DEV02471 Supplementary Material

Files in this Data Supplement:

• Supplemental Figure 1 - Fig. S1. Expression of Wnt9a in the perichondrium and joints. (A-F) β-Galactosidase activity in Wnt9a-lacZ homozygous mice at E13.5 (A-C) and newborns (P0) (D-F). (A) Elbow region; (B) higher magnification of elbow joint; (C) digits; (D) knee; (E) foot; (F) skull. There is partial fusion in the foot between the calcaneus and cuboid tarsal elements (asterisk in E) and ectopic cartilage is present in the sagittal suture (arrows) in the skull of Wnt9a-lacZ homozygous mice above the β-gal-positive cells (F).

• Supplemental Figure 2 -

  Fig. S2. Ihh expression levels are altered in proximal but not in distal appendicular skeletal elements. (A,B) Relative expression levels of Ihh in wild-type and Wnt9a^-/- humeri at E12.5 and E13.5, showing decreased Ihh expression in the mutant. (C,D) Ihh expression in the digits of wild-type and Wnt9a^−/− limbs at E12.5 (C) and E14.5 (D), showing no significant difference between wild type and mutant.

• Supplemental Figure 3 -

  Fig. S3. Alteration of Fgf-signaling in wild-type and Wnt9a mutant limbs. (A,B) Relative expression of Fgf1, Fgf4, Fgf6, Fgf15, Fgf20 and Fgf1, in wild-type and Wnt9a^−/− humeri at E12.5 (A) and E13.5 (B). Error bars represent the standard deviation of the mean of the results (n=3 for all samples at both time points). Asterisks indicate the changes in the relative expression levels, which are significant (P<0.025). (C) Expression of Ihh in wild-type and Fgfr3ach humeri at E12.5. (D) Expression of Ihh and Col10a1 in wild-type and Fgfr3ach humeri at E13.5, showing a slight increase of the expression domains in comparison with wild type. (E) Expression of Ihh in DMSO- and SU5402-treated wild-type and Wnt9a mutant E12.5 humeri. (F) Ihh expression in DMSO- and SU5402-treated wild-type and Wnt9a mutant E13.5 humeri. (G) Col10a1 expression in DMSO- and SU5402-treated wild-type and Wnt9a mutant E13.5 humeri.

• Supplemental Figure 4 -

  Fig.

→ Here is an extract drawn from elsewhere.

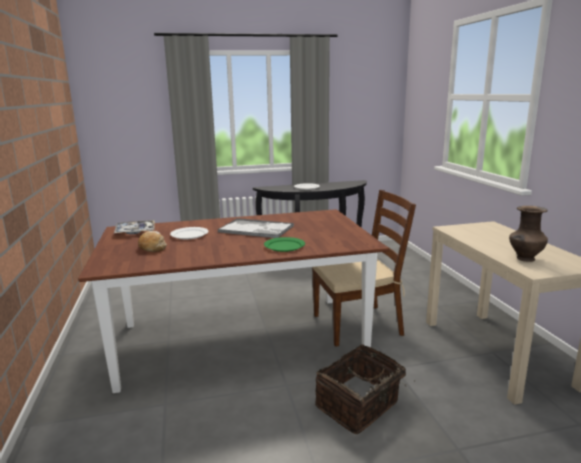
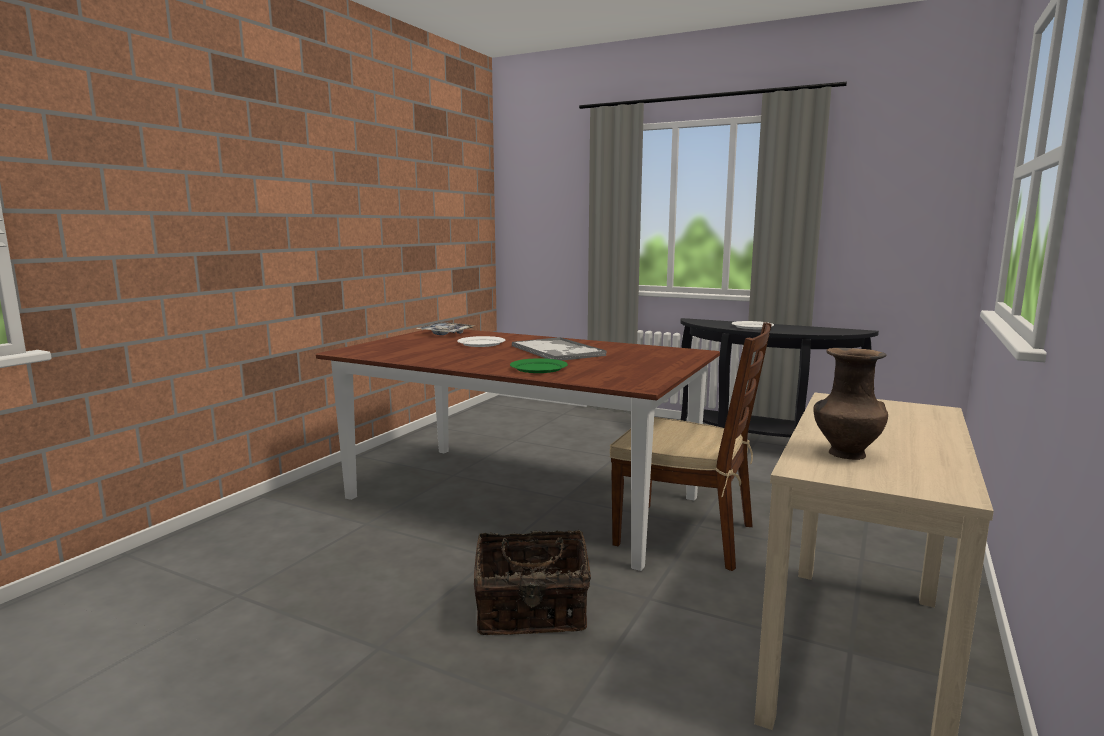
camera: 40 degrees right, 5 degrees down
bread [138,231,167,252] -> none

S4. Early joint interzone markers are expressed in limbs lacking β-catenin activity. (A-D) In situ hybridization for Gdf5, Wnt4, Gli1 and Col2a1 on sections from wild-type and β-cat^Prx/− E11.5 forelimbs, showing that early joint interzone markers, such as Gdf5, Wnt4 and Gli1, are expressed in limbs lacking β-catenin activity in the mesenchyme.

• Supplemental Figure 5 -

  Fig. S5. Wnt9a and Wnt4 act redundantly in chondrocyte maturation and upregualation of Wnt4 in Wnt9a mutant humeri. (A) Comparison of Col10a1, Ihh and Col2a1 expression between wild-type, Wnt9a^−/− and Wnt9a^−/−; Wnt4^−/− humeri at E13.5 and E15.5; showing that loss of Wnt4 further enhances the chondrocyte maturation delay of the Wnt9a mutants. (B) Reduced expression domain of Col10a1 and Ihh in Wnt4^−/− humeri, suggesting a slight delay of chondrocyte maturation. (C) Relative expression of Wnt4 in wild-type and Wnt9a^−/− humeri at E12.5 and E13.5, showing an increase in Wnt4 expression in the mutant, which is significant at E13.5 (P<0.05; asterisk). Error bars represent the standard deviation of the mean of the results (n=3 for both time points). (D) Expression of Wnt4 in the joint region and prehypertrophic chondrocytes of wild-type humeri at E12.5 and E13.5.